NEDEN BU KADAR ÇOK SANAT ETKİNLİĞİ YAPILIYOR?
Özge Özkan
Okul öncesi eğitimi programı çocuğun bilişsel, sosyal-duygusal, dil, motor ve özbakım becerilerinin gelişimini çok yönlü desteklen bir programdır. Bu program aynı zamanda esnek bir programdır. Yani bir okul öncesi öğretmeni çocuklarda yetersiz gördüğü konulara yönelik olarak ya da kendi ilgi alanlarına ve yaratıcılığına bağlı olarak etkinlikler uygulayabilir.
Ancak okul öncesi eğitimi çocukları birinci sınıfa hazırlama gibi bir amaç da taşıdığı için birçok okul öncesi öğretmeni çocukların birinci sınıfa başladıklarında düzgün bir şekilde yazı yazabilmesi için, onların ince motor gelişimlerini yani parmak kaslarının gelişimlerini çok önemli bulur. Bu noktada devreye biraz öğretmenin duyguları da girmektedir. Çünkü birinci sınıfa başladığında çocuklar kalem tutmakta, yazı yazmakta zorlanırsa diye bazı okul öncesi öğretmenleri sınıf öğretmenine karşı mahcup düşeceği kaygısını taşır. Bu yüzden de sınıf içerisinde öğrencilerine uyguladığı etkinliklerde sanat etkinlikleri ağır basar. Bol bol kesme, yapıştırma, boyama gibi çalışmalar yapılır.
Tüm bunlar özellikle bir yıldan daha fazla okul öncesi eğitimi alan çocuklar için sıkıcı etkinlikler haline gelir. Devamlı olarak benzer etkinliklerin tekrarlanması çocukların motivasyonunu ve okula olan sevgisini azaltabilir. Aynı zamanda sanat etkinliklerine ağırlık verilen bir anasınıfında eğitim öğretim gören çocuklar diğer alanlardaki etkinliklerin uygulanmamasından olumsuz etkilenir. Aslında sanat etkinlikleri yerine farklı etkinliklerle de çocukların parmak kasları geliştirilebilir ancak her öğretmen yaratıcı değildir.

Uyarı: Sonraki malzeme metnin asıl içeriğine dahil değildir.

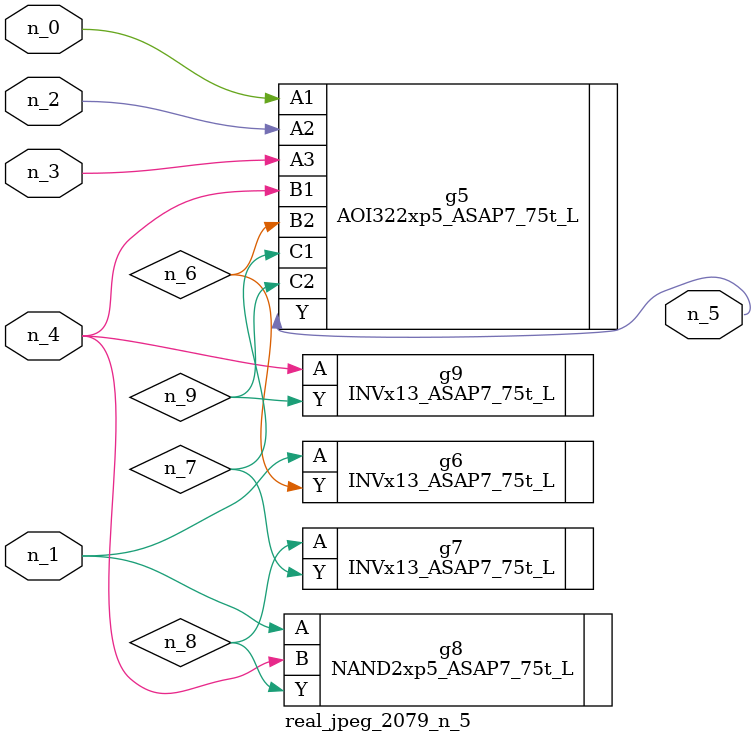
<source format=v>
module real_jpeg_2079_n_5 (n_4, n_0, n_1, n_2, n_3, n_5);

input n_4;
input n_0;
input n_1;
input n_2;
input n_3;

output n_5;

wire n_8;
wire n_6;
wire n_7;
wire n_9;

AOI322xp5_ASAP7_75t_L g5 ( 
.A1(n_0),
.A2(n_2),
.A3(n_3),
.B1(n_4),
.B2(n_6),
.C1(n_7),
.C2(n_9),
.Y(n_5)
);

INVx13_ASAP7_75t_L g6 ( 
.A(n_1),
.Y(n_6)
);

NAND2xp5_ASAP7_75t_L g8 ( 
.A(n_1),
.B(n_4),
.Y(n_8)
);

INVx13_ASAP7_75t_L g9 ( 
.A(n_4),
.Y(n_9)
);

INVx13_ASAP7_75t_L g7 ( 
.A(n_8),
.Y(n_7)
);


endmodule
</source>
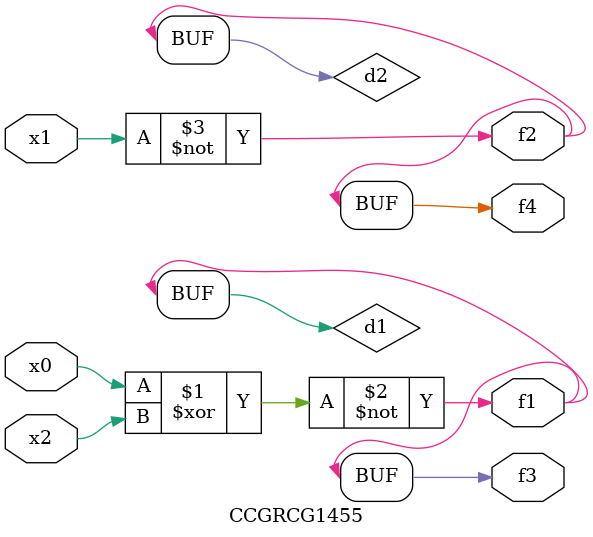
<source format=v>
module CCGRCG1455(
	input x0, x1, x2,
	output f1, f2, f3, f4
);

	wire d1, d2, d3;

	xnor (d1, x0, x2);
	nand (d2, x1);
	nor (d3, x1, x2);
	assign f1 = d1;
	assign f2 = d2;
	assign f3 = d1;
	assign f4 = d2;
endmodule

</source>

Bu yüzden bir ebeveyn çocuğunu anasınıfına göndermeden önce ev ortamında çocuğuna onun el becerilerini geliştirebileceği etkinlikler yaptırmalıdır. Bir okul öncesi öğretmeni sınıfındaki öğrencilerinin el becerilerinin iyi olduğunu fark ederse, çocuklara farklı etkinlikler uygulamak için daha çok alternatifler sunacak ve bu da çocukların gelişimini daha iyi destekleyecektir.
Okul öncesi eğitimi aslında çok yaratıcı bir süreçtir. Böyle algılanmamasının sebebi ise birçok ebeveynin çocuklarını anasınıfına göndermeden önce ev ortamında onların gelişimlerine doğru bir şekilde destek olamaması ve bu yüzden çocuklar anasınıfına başladığında öğretmenin onların ilk önce eksik oldukları becerilerini geliştirmeye, telafi etmeye çalışmasıdır. Bu da sınıf içerisinde yaratıcı ve değişik etkinlikler uygulamak için ayrılacak zamanı azaltır. Bu yüzden de maalesef ki okul öncesi eğitimi çoğu vatandaş tarafından çok basit bir şeymiş gibi “Kes, yapıştır, boya” eylemlerini kapsayan etkinliklerden ibaretmiş gibi algılanır.
Her bir kişi çocuklarının gelişimini ne kadar çok desteklerse okul öncesi eğitiminin o kadar kaliteli bir eğitim haline geleceğini asla unutmayın.